Natural Language Processing (NLP) opens up a world of opportunities by unlocking unstructured clinical data, which is a massive portion of what’s recorded in healthcare. It’s often cited that around 80% of healthcare data is unstructured – clinical notes, hospital discharge summaries, pathology and radiology reports, etc. Traditionally, observational research has relied mostly on structured data (diagnosis codes, medication lists, lab results) because those are easier to tabulate and map. But think about all the rich detail in a physician’s narrative: descriptions of symptoms, lifestyle factors, assessment of how a patient is doing beyond the numbers. NLP allows us to systematically incorporate that wealth of information into research datasets. At IOMED, we use NLP to derive structured data from text and integrate it into the OMOP common data model. The value of this is huge. For one, it improves phenotyping – identifying cohorts for studies with specific criteria. It’s especially useful for outcomes or exposures that aren’t well-captured by billing codes. For example, consider symptoms or procedures that are often recorded in these notes (“patient experienced had a NYHA score class III with dyspnea…”), but there may not record the specific code for that. NLP can pull those observations out, giving researchers a much fuller picture of a drug’s real-world effects. Our poster at the OHDSI Europe Symposium 2024 presented a framework for verifying and validating data captured via AI (our NLP in this case) in the context of OMOP. This is an important point – as we use NLP to generate research data, we need to ensure its reliability. We showcased how we cross-verify NLP-extracted data points against known structured data and clinician review, to quantify accuracy. The results were very encouraging, indicating that with proper validation, NLP-derived data can be trusted alongside manually curated data.

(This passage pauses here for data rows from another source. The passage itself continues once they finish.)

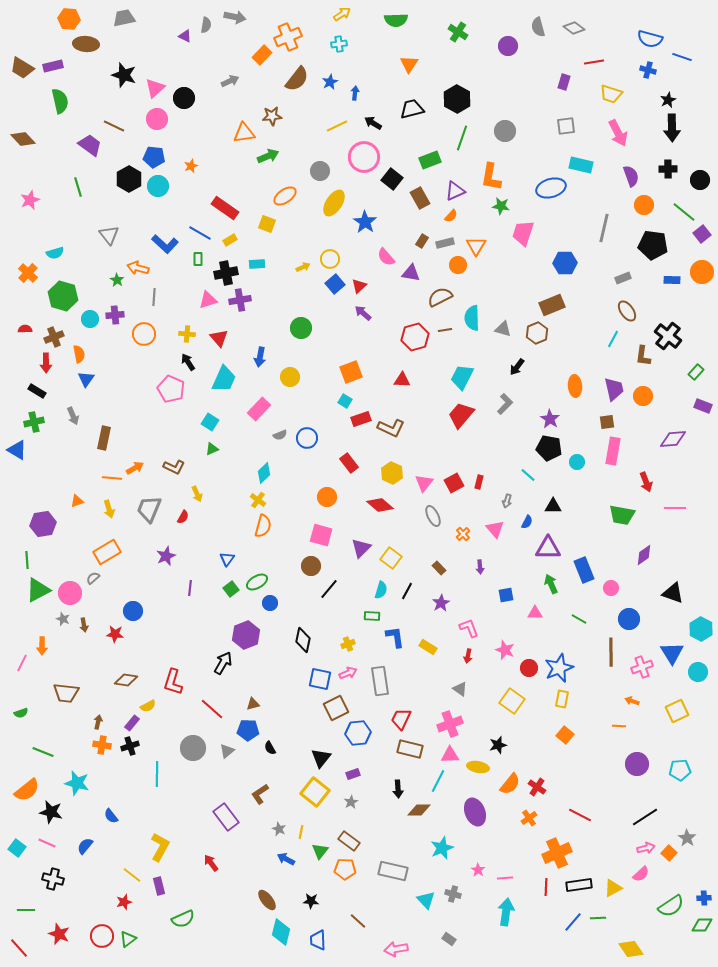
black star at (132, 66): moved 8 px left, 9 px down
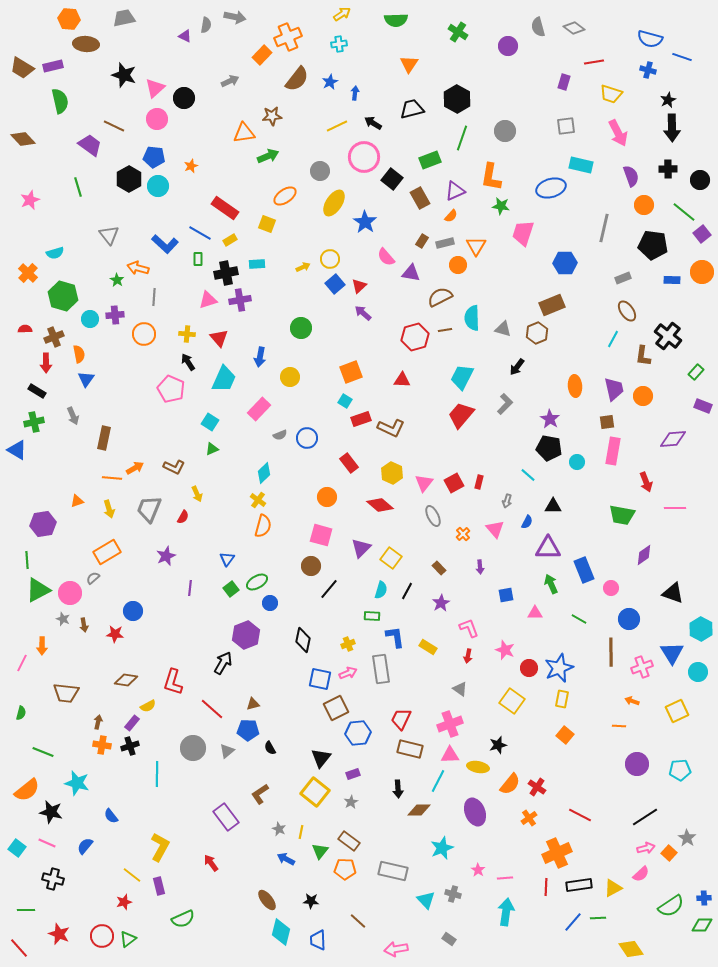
gray rectangle at (380, 681): moved 1 px right, 12 px up
green semicircle at (21, 713): rotated 56 degrees counterclockwise
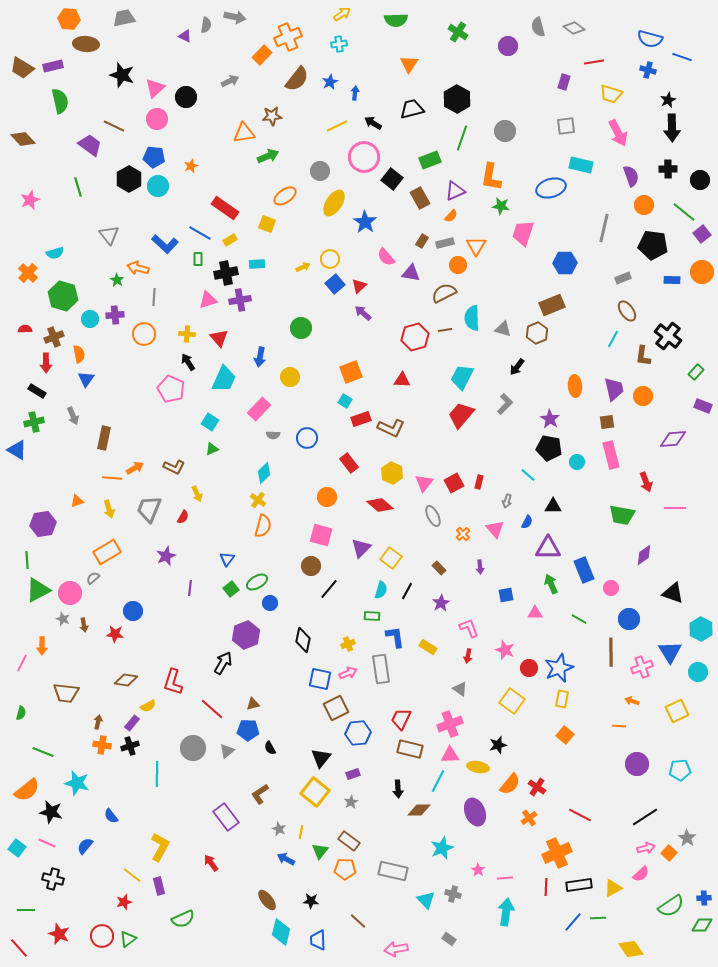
black star at (124, 75): moved 2 px left
black circle at (184, 98): moved 2 px right, 1 px up
brown semicircle at (440, 297): moved 4 px right, 4 px up
gray semicircle at (280, 435): moved 7 px left; rotated 24 degrees clockwise
pink rectangle at (613, 451): moved 2 px left, 4 px down; rotated 24 degrees counterclockwise
blue triangle at (672, 653): moved 2 px left, 1 px up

What are some of your hobbies, and what is one interesting thing that most community members might not know about you?

In my free time, surfing gives me a sense of flow and presence that clears my head and reconnects me with the natural world, while meditation helps me center myself. An interesting fact about me is that at 17, I co-founded an art gallery in my home town, a space dedicated to urban art. We supported local graffiti artists and skaters, organized public exhibitions, and fostered a creative community around street culture. It was my first experience building something from the ground up with cultural and social impact.